Practical design reigns inside the cabin. Although the Honda Accord and Toyota Camry both have more rear legroom, the back seat of the Kia K5 feels plenty spacious, and the leatherette trim feels luxurious to the touch. Our K5 came with two handy rear USB ports in addition to the three up front. With 16.0 cubic feet of space, the trunk has plenty of room to fit groceries for the whole family. That’s the same amount of cargo space as the Hyundai Sonata and more than the Camry (15.1 cubic feet) if not quite as much as the Accord (16.7 cubic feet).

Tasteful faux wood trim, a chunky shifter, and a large central screen make a positive impression. Our tester had a 10.3-inch touchscreen, although an 8.0-inch unit comes standard. This large screen features sharp graphics and is pretty straightforward to use. Touch controls take the place of physical buttons with the exception of a volume knob. One hidden delight: The Sounds of Nature icon transports you to the forest or ocean, among other relaxing destinations with soothing soundtracks. Unfortunately, the K5 doesn’t offer a fully digital instrument cluster like its Sonata sibling.

A Safe Choice

Kia has you covered with a strong arsenal of safety features in the K5 EX. This includes automatic emergency braking with pedestrian detection, blind-spot monitoring, rear cross-traffic alert, lane keep assist, automatic high-beam headlights, and leading vehicle departure alert, which lets you know when the vehicle in front of you has started moving. Our test car also came with Kia’s competent Highway Driving Assist, which combines stop-and-go adaptive cruise control with lane centering tech to make it easier to drive in traffic. Boasting strong crash scores, the Kia K5 earned a 2021 Top Safety Pick+ award, the highest honor from the Insurance Institute of Highway Safety (IIHS).

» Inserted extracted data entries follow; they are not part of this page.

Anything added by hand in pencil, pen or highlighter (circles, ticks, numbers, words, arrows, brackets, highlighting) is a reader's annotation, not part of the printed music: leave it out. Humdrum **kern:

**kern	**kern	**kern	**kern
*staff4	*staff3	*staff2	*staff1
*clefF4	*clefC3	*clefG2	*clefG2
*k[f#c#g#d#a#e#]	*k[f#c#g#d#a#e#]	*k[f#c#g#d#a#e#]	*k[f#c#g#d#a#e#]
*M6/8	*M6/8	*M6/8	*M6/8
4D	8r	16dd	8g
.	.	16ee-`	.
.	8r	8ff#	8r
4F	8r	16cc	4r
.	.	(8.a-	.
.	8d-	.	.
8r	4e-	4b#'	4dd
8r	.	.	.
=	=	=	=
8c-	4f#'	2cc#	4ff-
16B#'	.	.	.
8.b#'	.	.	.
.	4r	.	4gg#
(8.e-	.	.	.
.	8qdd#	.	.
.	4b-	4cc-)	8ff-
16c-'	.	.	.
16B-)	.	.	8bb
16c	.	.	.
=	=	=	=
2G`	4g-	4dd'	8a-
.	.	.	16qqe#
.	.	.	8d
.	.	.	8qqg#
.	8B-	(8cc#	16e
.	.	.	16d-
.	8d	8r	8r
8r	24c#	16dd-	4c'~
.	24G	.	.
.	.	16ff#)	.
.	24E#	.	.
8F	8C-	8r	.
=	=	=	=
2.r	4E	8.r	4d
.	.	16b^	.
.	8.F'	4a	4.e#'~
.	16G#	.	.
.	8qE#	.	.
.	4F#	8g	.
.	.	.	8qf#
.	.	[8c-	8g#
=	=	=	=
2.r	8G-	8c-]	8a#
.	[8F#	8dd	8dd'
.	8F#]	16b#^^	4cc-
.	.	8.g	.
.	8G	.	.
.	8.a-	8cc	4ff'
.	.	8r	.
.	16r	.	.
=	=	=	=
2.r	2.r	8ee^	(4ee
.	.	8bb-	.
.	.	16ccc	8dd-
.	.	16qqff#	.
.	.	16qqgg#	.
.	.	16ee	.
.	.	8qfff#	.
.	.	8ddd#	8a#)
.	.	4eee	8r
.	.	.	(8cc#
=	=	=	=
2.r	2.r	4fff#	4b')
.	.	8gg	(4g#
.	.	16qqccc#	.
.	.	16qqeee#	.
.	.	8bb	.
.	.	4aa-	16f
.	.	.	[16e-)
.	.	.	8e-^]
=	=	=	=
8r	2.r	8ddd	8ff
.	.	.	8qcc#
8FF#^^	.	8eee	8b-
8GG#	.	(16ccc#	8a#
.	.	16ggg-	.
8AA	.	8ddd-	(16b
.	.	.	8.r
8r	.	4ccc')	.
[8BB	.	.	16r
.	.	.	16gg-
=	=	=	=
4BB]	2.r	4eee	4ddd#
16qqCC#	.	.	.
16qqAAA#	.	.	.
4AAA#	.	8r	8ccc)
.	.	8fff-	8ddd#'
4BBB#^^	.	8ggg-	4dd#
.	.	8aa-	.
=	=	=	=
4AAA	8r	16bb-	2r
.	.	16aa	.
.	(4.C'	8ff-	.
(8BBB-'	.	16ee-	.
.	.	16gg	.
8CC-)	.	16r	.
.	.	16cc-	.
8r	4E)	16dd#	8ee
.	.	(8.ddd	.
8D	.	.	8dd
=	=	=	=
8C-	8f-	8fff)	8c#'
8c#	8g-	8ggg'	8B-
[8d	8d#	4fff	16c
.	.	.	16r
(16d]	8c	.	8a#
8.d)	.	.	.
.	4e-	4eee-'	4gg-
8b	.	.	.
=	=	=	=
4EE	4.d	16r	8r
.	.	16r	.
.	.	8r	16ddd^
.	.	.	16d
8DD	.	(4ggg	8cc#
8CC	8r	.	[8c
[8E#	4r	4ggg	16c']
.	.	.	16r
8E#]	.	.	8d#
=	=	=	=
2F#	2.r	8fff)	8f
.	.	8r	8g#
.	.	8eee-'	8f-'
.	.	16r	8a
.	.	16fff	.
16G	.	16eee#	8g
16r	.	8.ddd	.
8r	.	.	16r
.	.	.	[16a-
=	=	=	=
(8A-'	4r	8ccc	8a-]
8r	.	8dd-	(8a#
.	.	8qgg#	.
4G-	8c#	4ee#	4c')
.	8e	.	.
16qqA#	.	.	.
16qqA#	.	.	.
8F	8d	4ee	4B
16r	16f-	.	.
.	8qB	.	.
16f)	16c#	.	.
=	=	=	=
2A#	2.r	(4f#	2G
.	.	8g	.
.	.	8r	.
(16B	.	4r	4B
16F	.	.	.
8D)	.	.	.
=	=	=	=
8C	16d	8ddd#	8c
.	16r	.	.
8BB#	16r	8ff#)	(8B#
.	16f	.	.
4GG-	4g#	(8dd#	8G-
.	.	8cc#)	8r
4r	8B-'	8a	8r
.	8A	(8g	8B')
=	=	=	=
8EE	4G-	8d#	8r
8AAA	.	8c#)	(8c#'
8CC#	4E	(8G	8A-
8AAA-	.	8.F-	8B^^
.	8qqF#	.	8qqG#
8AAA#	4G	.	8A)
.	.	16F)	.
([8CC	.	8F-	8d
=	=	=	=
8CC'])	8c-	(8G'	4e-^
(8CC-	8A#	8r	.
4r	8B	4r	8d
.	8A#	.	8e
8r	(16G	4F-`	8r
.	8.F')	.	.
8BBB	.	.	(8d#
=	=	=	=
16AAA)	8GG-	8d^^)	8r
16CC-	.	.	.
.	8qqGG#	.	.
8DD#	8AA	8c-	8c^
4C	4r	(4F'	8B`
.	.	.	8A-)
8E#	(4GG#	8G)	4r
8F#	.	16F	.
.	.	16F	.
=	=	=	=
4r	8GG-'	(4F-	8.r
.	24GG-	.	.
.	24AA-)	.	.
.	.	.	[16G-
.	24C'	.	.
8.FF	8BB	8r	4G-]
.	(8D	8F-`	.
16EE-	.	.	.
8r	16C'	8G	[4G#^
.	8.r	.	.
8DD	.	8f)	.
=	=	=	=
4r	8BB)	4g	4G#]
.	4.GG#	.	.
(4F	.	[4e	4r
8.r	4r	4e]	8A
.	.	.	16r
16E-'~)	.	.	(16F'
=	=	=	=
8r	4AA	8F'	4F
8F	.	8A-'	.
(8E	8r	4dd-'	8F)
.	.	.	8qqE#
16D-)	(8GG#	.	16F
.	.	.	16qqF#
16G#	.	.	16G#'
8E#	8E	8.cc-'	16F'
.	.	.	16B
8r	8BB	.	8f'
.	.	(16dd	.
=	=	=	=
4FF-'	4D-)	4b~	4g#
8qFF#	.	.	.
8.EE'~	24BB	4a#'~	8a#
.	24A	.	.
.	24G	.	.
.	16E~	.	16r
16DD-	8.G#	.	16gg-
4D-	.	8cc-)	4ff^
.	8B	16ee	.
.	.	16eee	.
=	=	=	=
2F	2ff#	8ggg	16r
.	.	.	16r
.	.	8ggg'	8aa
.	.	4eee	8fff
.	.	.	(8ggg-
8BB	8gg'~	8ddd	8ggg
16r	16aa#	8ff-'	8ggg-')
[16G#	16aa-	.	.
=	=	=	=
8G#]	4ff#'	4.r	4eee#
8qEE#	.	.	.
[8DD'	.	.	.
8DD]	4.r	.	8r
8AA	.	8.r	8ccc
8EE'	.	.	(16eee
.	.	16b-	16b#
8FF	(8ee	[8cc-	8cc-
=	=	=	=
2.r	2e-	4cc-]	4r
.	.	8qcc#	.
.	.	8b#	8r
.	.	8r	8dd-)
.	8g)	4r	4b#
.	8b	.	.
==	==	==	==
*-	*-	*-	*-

Our EX test car came with plenty of features for its sub-$33,000 price tag: heated and ventilated seats, navigation, a wireless phone charger, and a panoramic sunroof in addition to the generous safety equipment. On a feature-per-dollar basis, the K5 offers good value. But when measuring value in terms of projected five-year ownership costs, it falls behind. Taking into account factors such as depreciation, insurance, repairs, and fees, our colleagues at IntelliChoice give the 2021 K5 a Poor overall value rating.

The base-engine Kia K5 doesn’t set many benchmarks in the crowded, competitive midsize sedan segment. Despite what its appearance may suggest, its primary strength isn’t performance but comfort, safety, and design. For the 2022 model year, the K5 adds key technologies such as a handy 360-degree-view camera, but this sedan still doesn’t make it to the top of our list.